As Fox News reports, the Justice Department is demanding information on the anonymous Trump administration official allegedly behind the September 5, 2018, New York Times oped headlined, “I Am Part of the Resistance Inside the Trump Administration.” The same official is reportedly the author of A Warning, billed as “an unprecedented behind-the-scenes portrait of the Trump presidency from the anonymous senior official whose first words of warning about the president rocked the nation’s capital.”
The DOJ wants to know if the author has legal obligations, non-disclosure agreements and so forth, but the DOJ attempt may be unnecessary. Fox News doubts whether the official is still in the administration but it is possible the author boasts White House experience during the previous administration.
The New York Times publisher of the oped prequel, was the employer of the Stalinist Walter Duranty, who long before Adam Schiff wrote fake stories about Ukraine.

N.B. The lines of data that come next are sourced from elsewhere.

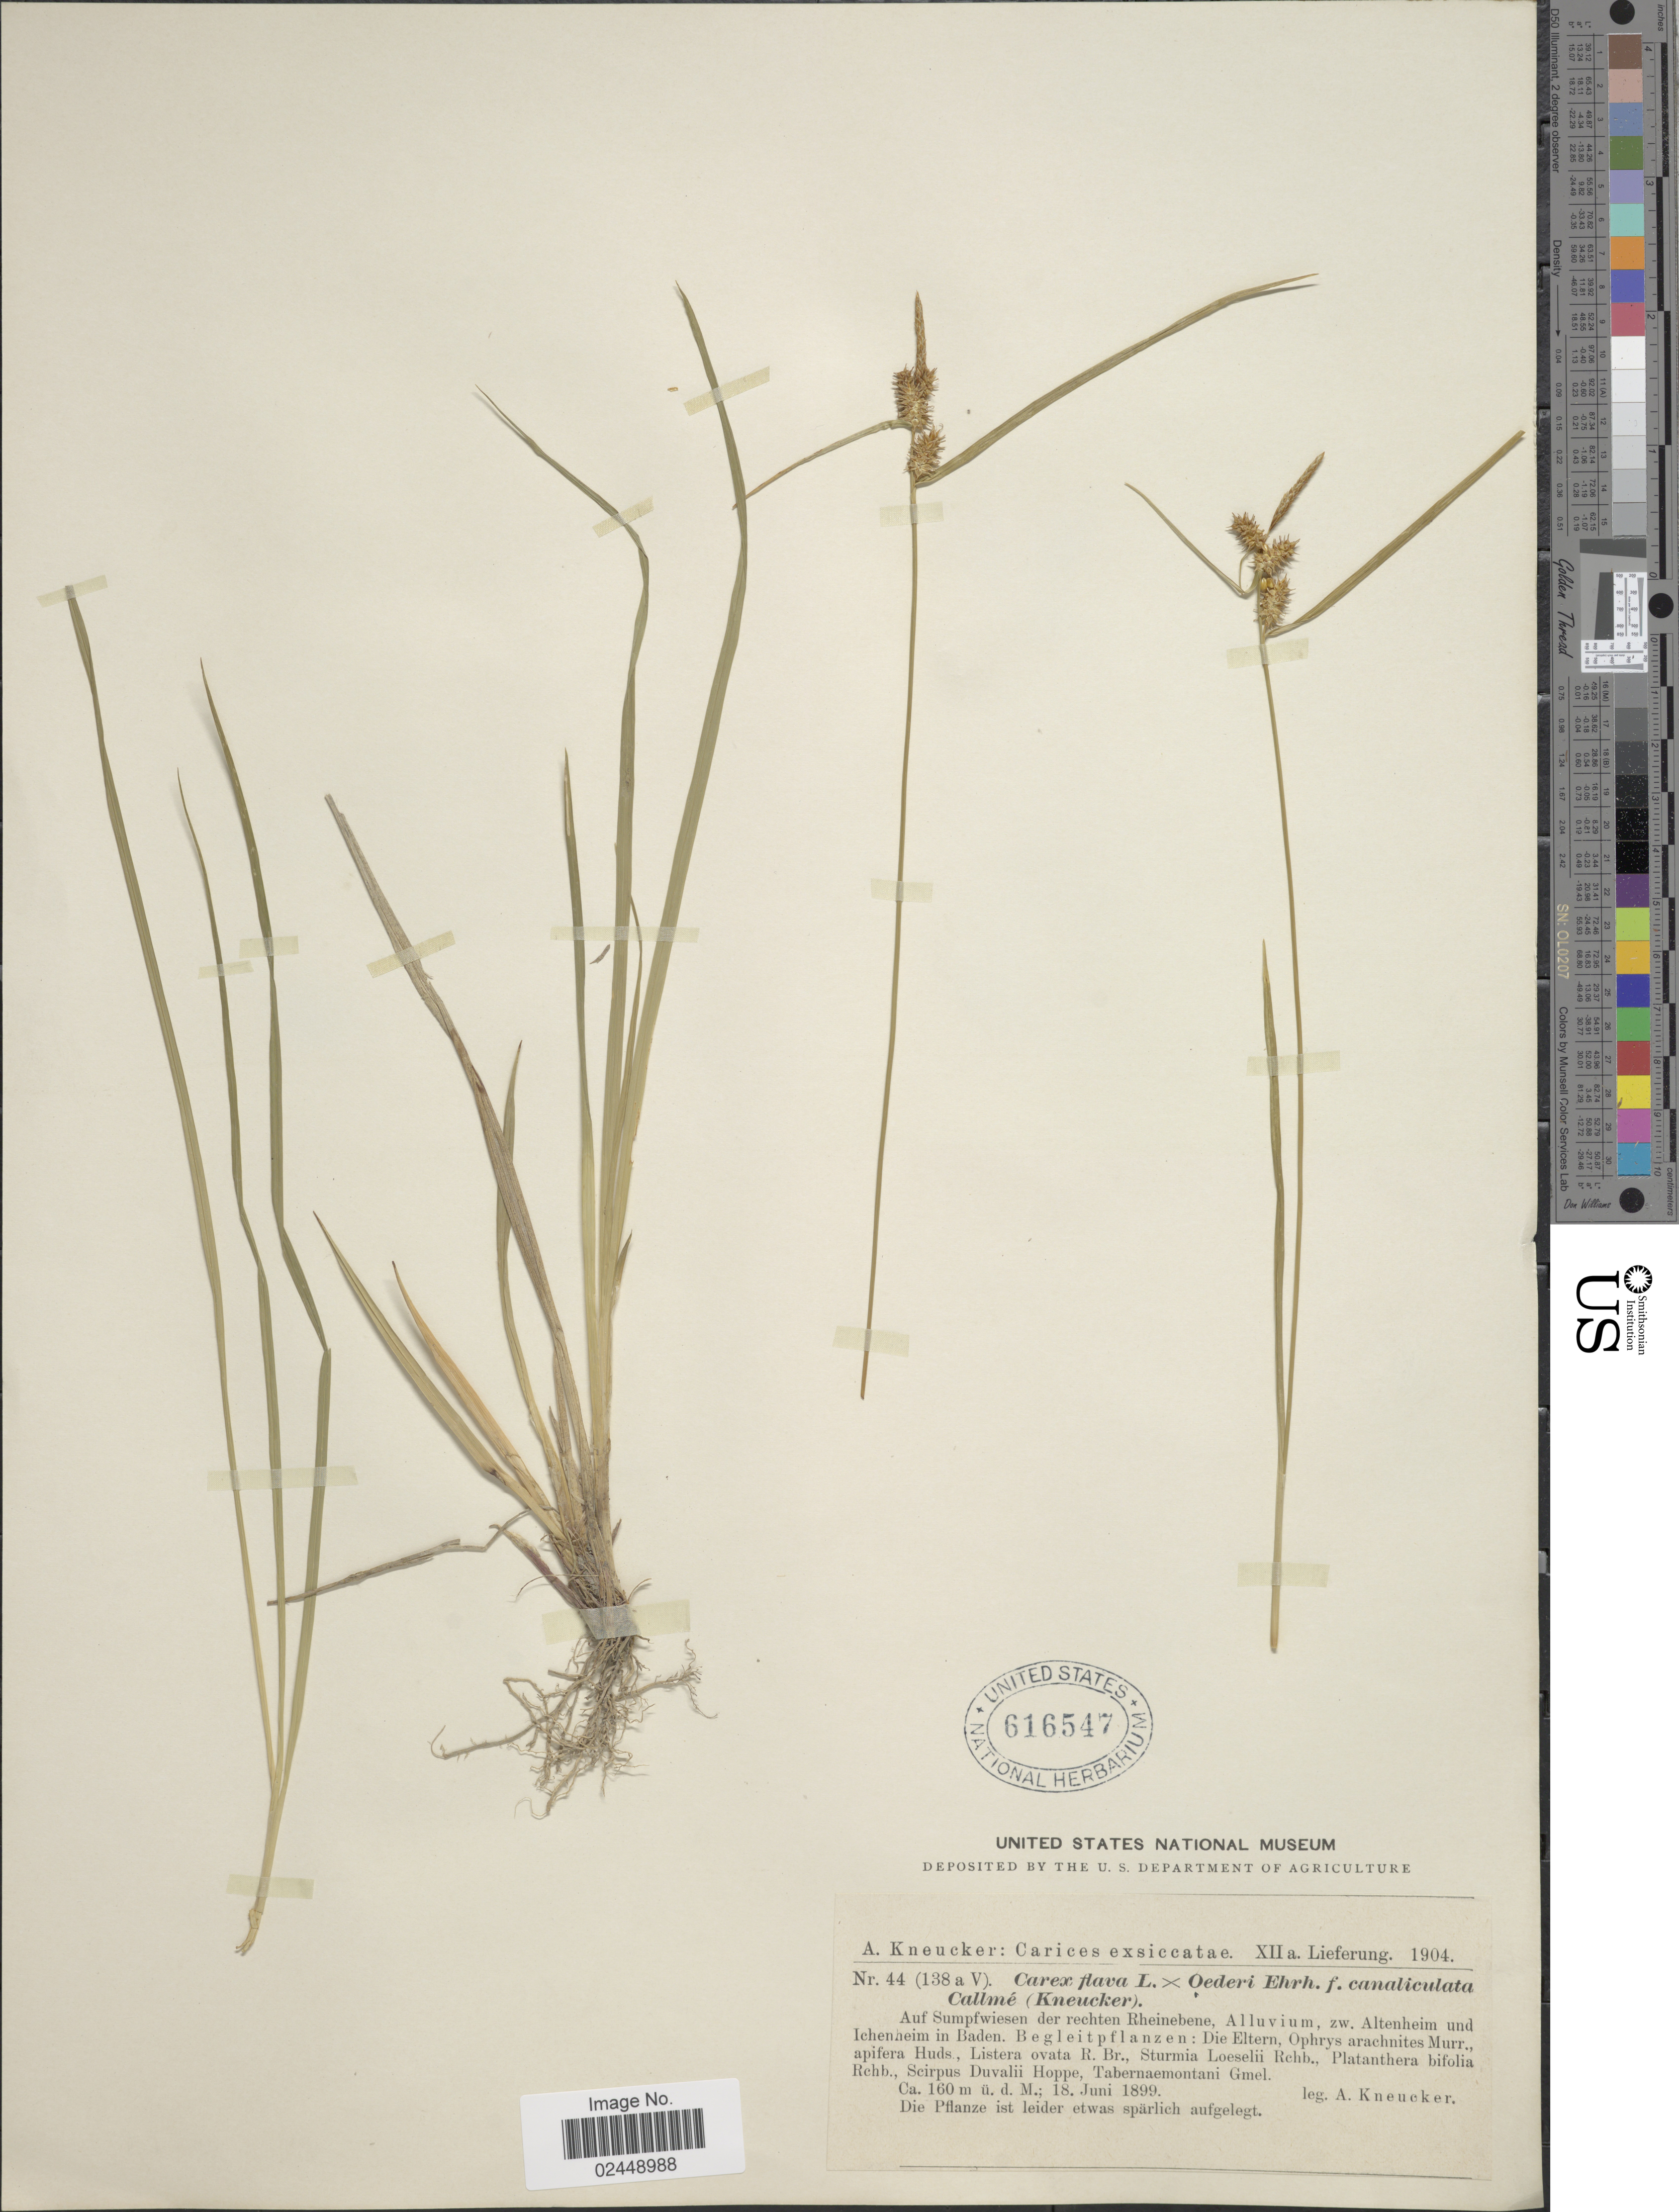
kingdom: Plantae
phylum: Tracheophyta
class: Liliopsida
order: Poales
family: Cyperaceae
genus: Carex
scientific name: Carex flava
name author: L.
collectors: A. Kneucker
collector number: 44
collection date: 1899-06-18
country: Germany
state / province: Baden-Württemberg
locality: Aud Sumpfwiesen der riechten Rheinebene, Alluvium, zw. Altenheim und Ichenheim in Baden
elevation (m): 160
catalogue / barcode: US 616547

More recently, the Times was also home to faker Jayson Blair, who perpetrated “frequent acts of journalistic fraud.” This same newspaper, the Dead Sea Scrolls of fake news, proclaimed red diaper baby David Axelrod “Obama’s narrator.”
In the 2017 Rising Star: The Making of Barack Obama, the official biography by Pulitzer Prize winner David Garrow, Axelrod does not appear until page 820. After more than 1,000 pages, Garrow cites an unidentified reporter who explains “The whole Obama narrative is built around this narrative that Obama and David Axelrod built, and, like all stories, it’s not entirely true.” That fits the way Axelrod sees himself.
“I felt more comfortable, and proficient at, telling stories than I did creating the ads that were state-of-the-art in Washington,” Axelrod revealed in his 2015 Believer. “I knew Barack was an exceptional writer,” he writes, though the future president had no record of publication. True to form, Axelrod’s style is evident in Dreams from My Father, which David Garrow proclaimed a “historical novel,” and the author a “composite character.”
What animated The Audacity of Hope, Axelrod writes, “were stories written with the narrative skill of a gifted novelist. It occurred to me, in reading the manuscript, that Obama approached every encounter as a participant and an observer.” So in more ways than one, Axelrod duly shows up in that story. “Axe,” as the president called him, kept rather quiet after David Garrow proclaimed Dreams from My Father to be fictional. At that point, the narrator shifted into damage control.
In 2018, Iran deal promoter Ben Rhodes came out with The World As It Is: A Memoir of the Obama White House. Rhodes reported to David Axelrod, “a brilliant strategist who weighed in on every issue.” According to Rhodes, the president’s “first memoir, Dreams from My Father, is a kind of Rosetta Stone to Obama’s life and world view.” Rhodes claims he reread it “a dozen times” but never notes that official biographer David Garrow pronounced the book a work of fiction. Rhodes effectively airbrushes Rising Star out of existence.
Also in 2018, former First Lady Michelle Obama, like her husband never known as a writer, came out with Becoming. Halfway through this account readers meet David Axelrod, who would “lead the messaging and media for Barack.” True to form, Axelrod’s fingerprints are all over this account, which charges that questions about POTUS 44’s authenticity are “deliberately meant to stir up the wingnuts and kooks” and posed a danger to the family. This is a version of Axelrod’s charge that anyone less that worshipful of POTUS 44 must be a racist.
As Carol Feisenthal recalled in Chicago Magazine, “In 2009, Axelrod followed Obama to the White House where he was given an office near the ‘Oval’ and unusual access to the rookie president.” The narrator handled the messaging, signed off on everything, and has insider knowledge of how the White House works. With the “narrative skill of a gifted novelist,” the proficient storyteller is the ideal candidate for an anonymous hit job on President Trump, who spoiled POTUS 44’s plan to appoint his own successor and take out Trump. As FBI coup plotters Strzok and Page revealed, the president “wants to know everything we are doing.”
As David Garrow’s Rising Star reveals, the narrative Obama and David Axelrod built back in the 1990s is “not entirely true.” Like Dreams from My Father, A Warning may recount actual events and people but is best regarded as complete fiction.
“Axe” never uses a word when a paragraph will do, so look for the elephantine style, unctuous dialogue, and characters with one name only. Look also for what Axelrod and other POTUS 44 acolytes say about the account. Whatever Axelrod’s contribution, A Warning, will be entirely predictable, totally understandable, and completely without significance, with one exception.
A Warning can also be seen as an example of the left projecting onto others the very thing they are doing. The 2018 New York Times oped claimed that anyone who works with Trump “knows he is not moored to any discernible first principles that guide his decision making.” Readers may wonder what first principles were in play when POTUS 44 told the American people they could keep their health plan, called the Fort Hood terrorist mass murder “workplace violence,” and shipped billions in cash to Iran.
A Warning is due for release on November 19. Look for the movie version in the run-up to the 2020 election.